Source extract:
= Beginning of Section =

# Sub Contractor Agreements and Applications



## snowbizplowing (Jan 28, 2009)

So i've received many inquires from subs and i have a few big contracts on the table that will require extra help. does anyone have any basic sub apps or agreements? they can post or send me.

From what i understand all subs should be required to carry their own general liablity, comm vehicle and workmans comp ins but is there anything else that i should ask for. 

Also how do you go about checking someones driving record?

thanks in advance for any help. i've been a one or two man show for the past couple years and am now jumping in with both feet and got some additional eqiupment and but can still use some help. 

my next question is as for shoveling crews should they be staffed employees that i pay a regular check and withhold taxes?


----------



## wizardsr (Aug 8, 2006)

snowbizplowing;819034 said:


> So i've received many inquires from subs and i have a few big contracts on the table that will require extra help. does anyone have any basic sub apps or agreements? they can post or send me.
> 
> From what i understand all subs should be required to carry their own general liablity, comm vehicle and workmans comp ins but is there anything else that i should ask for.
> 
> ...


An app is easy, there's many samples online. A few minutes in work and you can create your own as well. Just make sure you know what information you CANT ask on an app before you create one. Subcontractor agreements are necessary. I paid an attorney familiar with the industry to draft mine and it was money well spent. It details everything from what they'll make, when they need to be available, to how long they cant try to compete with me.

Subs should carry their own GL. You would not be very likely to find a sub carrying workers comp, unless they're a company with employees. Workers comp isn't necessary for the typical sub using his own vehicle.

For the driving record, have the sub pull their own and bring it to you. Here in MN it just requires a trip to the DMV and a small fee. Much more intensive if you try to pull someone else's. A small business requesting a prospective employee to pull their own is not all that uncommon.

For shovelers driving their own vehicles, using their own equipment, you can treat them like subs as well. Payroll, taxes, workers comp, etc is a PITA, avoid it if you can. Do a search for the recent thread about who's a sub and who is not, lots of good info there. I've used subs for shoveling for years, and it works well, and avoids so many headaches.

= End of Section =

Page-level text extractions

= Beginning of Section =

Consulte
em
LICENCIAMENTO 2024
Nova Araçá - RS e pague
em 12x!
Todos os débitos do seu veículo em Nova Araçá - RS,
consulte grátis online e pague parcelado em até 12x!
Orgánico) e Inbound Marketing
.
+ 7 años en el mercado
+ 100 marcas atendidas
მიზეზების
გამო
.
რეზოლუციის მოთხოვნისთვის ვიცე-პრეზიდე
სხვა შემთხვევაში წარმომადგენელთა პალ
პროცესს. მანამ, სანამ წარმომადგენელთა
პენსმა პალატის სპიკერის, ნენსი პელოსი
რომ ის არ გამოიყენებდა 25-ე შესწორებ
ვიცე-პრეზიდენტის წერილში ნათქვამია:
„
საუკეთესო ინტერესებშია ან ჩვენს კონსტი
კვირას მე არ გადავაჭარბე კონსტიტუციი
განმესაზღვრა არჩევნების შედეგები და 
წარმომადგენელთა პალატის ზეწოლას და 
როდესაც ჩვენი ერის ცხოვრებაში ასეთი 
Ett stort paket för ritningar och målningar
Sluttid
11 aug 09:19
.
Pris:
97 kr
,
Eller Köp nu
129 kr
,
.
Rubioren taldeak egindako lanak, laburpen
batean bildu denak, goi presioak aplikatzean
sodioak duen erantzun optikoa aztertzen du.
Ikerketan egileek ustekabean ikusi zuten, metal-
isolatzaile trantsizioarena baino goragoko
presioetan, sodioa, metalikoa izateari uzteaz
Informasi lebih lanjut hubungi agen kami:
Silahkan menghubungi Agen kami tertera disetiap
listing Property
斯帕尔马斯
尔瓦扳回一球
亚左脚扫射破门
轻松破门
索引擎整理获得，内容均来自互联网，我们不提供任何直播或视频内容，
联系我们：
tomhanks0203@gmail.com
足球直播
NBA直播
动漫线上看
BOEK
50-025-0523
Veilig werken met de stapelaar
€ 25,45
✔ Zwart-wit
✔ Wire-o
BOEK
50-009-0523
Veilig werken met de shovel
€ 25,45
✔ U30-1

= End of Section =

Explore the material:
**1.** In the forum thread on subcontractor agreements, who drafted wizardsr's subcontractor agreement?
**2.** Carry on the forum thread about subcontractor agreements from its last post.

Your written answers:
**1.** An attorney familiar with the industry drafted it.

**2.**
----------



## snowbizplowing (Jan 28, 2009)

Thanks for all the great advice. I really appreciate it. i've already found a bunch of sample stuff online that i can tailor to fit my needs. as far as shovelers they would be using all of my equipment.. and they wouldn't have their own GL?? i'd like to just pay them cash but then i would have the liablity if they got hurt.. don't know which route i should go with them?? thanks agian



wizardsr;819049 said:


> An app is easy, there's many samples online. A few minutes in work and you can create your own as well. Just make sure you know what information you CANT ask on an app before you create one. Subcontractor agreements are necessary. I paid an attorney familiar with the industry to draft mine and it was money well spent. It details everything from what they'll make, when they need to be available, to how long they cant try to compete with me.
> 
> Subs should carry their own GL. You would not be very likely to find a sub carrying workers comp, unless they're a company with employees. Workers comp isn't necessary for the typical sub using his own vehicle.
> 
> ...


----------



## snowguys (Jul 26, 2006)

hey i have one from anouther comapany i could send its 7 pages i could fax it to you


----------



## grandview (Oct 9, 2005)

if your going to run a business act like one. If you hire someone and they hurt or break something it goes right to you.Get a lawyer to draw up a subcontractors agreement. In the end your only concern is yourself.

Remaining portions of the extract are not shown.